Cape Argus

Half-baked question about the ‘point’ of rusks

- By David Biggs

IMUST confess I was quite shocked when a friend from France declared that she “couldn’t really see the point of rusks”. Not see the point? Goodness me, rusks are an essential part of South Africa’s national diet. Babies cut their first teeth on rusks, grandparen­ts dunk rusks in their coffee, married people irritate their spouses by leaving rusk crumbs in the bed.

Rusks, in one form or another, are made all over the world, according to Wikipedia. Basically they are twice-baked bread. In Germany they are Zwiebacks, in France they are biscotte and in Greece they are dakos, all of which simply mean “twice baked”.

Like all dictionary definition­s, however, this tells only a small part of the story.

A Zwieback and a biscotte are nothing like a South African rusk.

That would be like saying a dassie and a beaver are the same because they both have four legs and fur. A rusk is as much a part of our heritage as biltong. They speak of an age of pioneers exploring the continent, travelling long distances on horseback and in wagons that had no form of refrigerat­ion for keeping food fresh.

A stick of biltong and a bag of rusks were security; insurance against hunger.

They could be tucked into a saddle bag or stowed in the wakis – light and compact.

Most of us who grew up in this country can tell of our own experience­s of rusks.

My grandmothe­r baked superb buttermilk rusks, using real buttermilk from the churn where the farm butter was made.

I was allowed, as a small boy, to have “just one” of the sweet buns as a treat before they were put into the oven for the second baking.

Probably the best known brand of commercial­ly made rusks is Ouma’s, originally known as Outspan Rusks.

They are still made in the little Karoo town of Molteno where Granny Greyvenste­yn made the first batch to raise money for her church’s missionary work back in the depression years of the 1930s.

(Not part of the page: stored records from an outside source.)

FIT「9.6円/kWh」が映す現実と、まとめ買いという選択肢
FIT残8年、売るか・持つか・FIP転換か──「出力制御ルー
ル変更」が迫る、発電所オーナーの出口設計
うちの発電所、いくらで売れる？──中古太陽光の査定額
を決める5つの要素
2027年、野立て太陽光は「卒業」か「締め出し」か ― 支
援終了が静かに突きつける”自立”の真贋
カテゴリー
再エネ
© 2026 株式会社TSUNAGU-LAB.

Maybe the story of Granny’s rusks is what endears them to me. I imagine there is a tiny waft of genuine Karoo air encapsulat­ed in every one of those rusks.

Regular readers will know I am an enthusiast­ic supporter of anything from the Karoo. Don’t try to feed me machine-made city stuff. My French friend might dismiss rusks as pointless, but to me they are nothing less than history in a box.

Of course, rusks need to be dunked in strong coffee to get the best from them.

Don’t get me going about the best way to make good coffee. We’d be here all night.

Last Laugh

Little Johnny’s class of eight-year-olds were taken on an outing to visit the local fire station. One of the firemen was demonstrat­ing the many items of firefighti­ng equipment.

He held up a strangely shaped device and said: “This is a smoke detector alarm sensor. Can anybody tell me what it is used for?” Immediatel­y little Johnny’s hand shot up. “Yes Johnny, what is it for?” “Well my mom uses it to let her know when her rusks are cooked,” he said.